Although organic electrode materials have merits of abundant resources, diverse structures and environmental friendliness, their performance for electrochemical energy storage is far insufficient. In this work, a thiourea-based polyimide/reduced graphene oxide (PNTCSA/RGO) composite was synthesized via a condensation polymerization method. As a cathode material in lithium-ion batteries, excellent performance is demonstrated with high reversible capacity (144.2 mA h g⁻¹), high discharge voltage (∼2.5 V), and long cycling life (over 2000 cycles at 500 mA g⁻¹), which are comparable to those of other well documented in organic electrodes. Encouraging electrochemical performance is also demonstrated for sodium ion batteries (a cycling life of 800 cycles at 500 mA g⁻¹), while poor performance is delivered in potassium ion batteries. Theoretical studies reveal that the active sites are carbonyl groups for all alkali ions but one inserted alkali metal ion is shared by two carbonyl groups from the two neighbor units. More importantly, K ions have stronger interaction with S atoms than Li/Na ions, which may lead to poor structure reversibility and account for the poor cycling performance. Our findings provide a fundamental understanding of polyimide based polymer electrodes and help to design and develop high performance organic electrode materials for alkali metal ion batteries.
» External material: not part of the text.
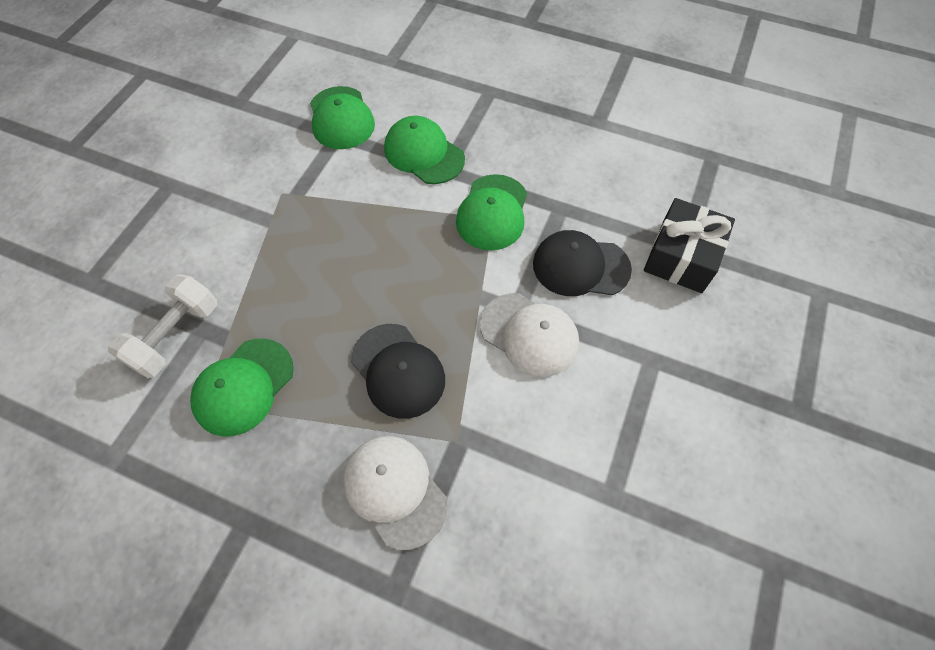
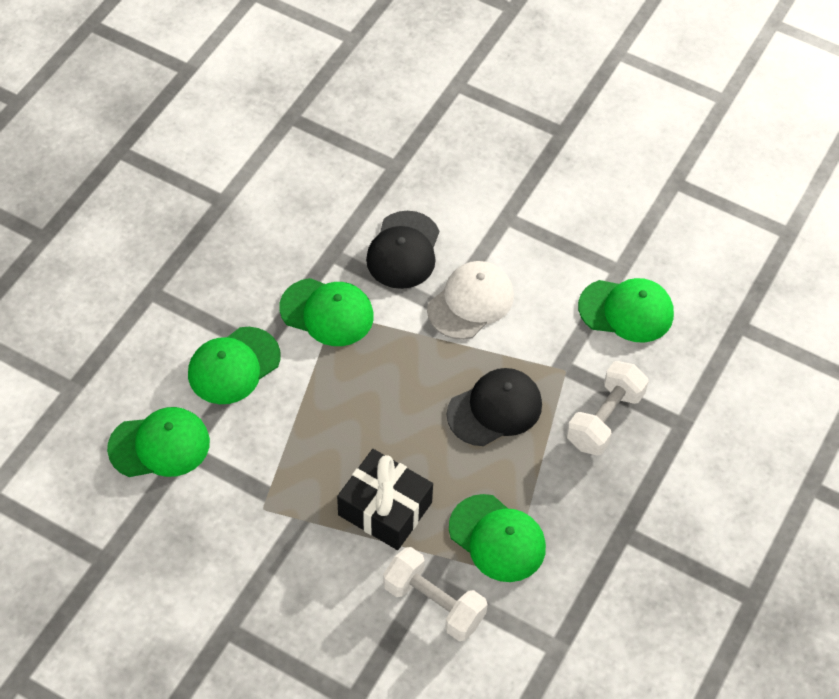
camera: 85 degrees left, 5 degrees down
white cap [343,436,448,550] -> white dumbbell [567,361,649,456]
black gift [644,198,735,293] -> black gift moved to [337,449,433,550]
none -> green cap [578,278,674,343]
尽管有机电极材料具有资源丰富，结构多样和环境友好的优点，但是它们在电化学能量存储方面的性能仍然远远不够。在这项工作中，通过缩聚方法合成了硫脲基聚酰亚胺/还原氧化石墨烯（PNTCSA / RGO）复合材料。作为锂离子电池的正极材料，具有优异的性能，具有高可逆容量（144.2 mA hg ^-1），高放电电压（〜2.5 V）和长循环寿命（在500 mA g ^-1下超过2000次循环）），可与有机电极中其他有据可查的相比。钠离子电池还具有令人鼓舞的电化学性能（在500 mA g ^-1时的循环寿命为800个循环），而钾离子电池的性能却很差。理论研究表明，所有碱金属离子的活性位均为羰基，但一个插入的碱金属离子被两个相邻单元中的两个羰基共享。更重要的是，与Li / Na离子相比，K离子与S原子的相互作用更强，这可能导致结构可逆性较差，并解释了较差的循环性能。我们的发现为基于聚酰亚胺的聚合物电极提供了基础知识，并有助于设计和开发用于碱金属离子电池的高性能有机电极材料。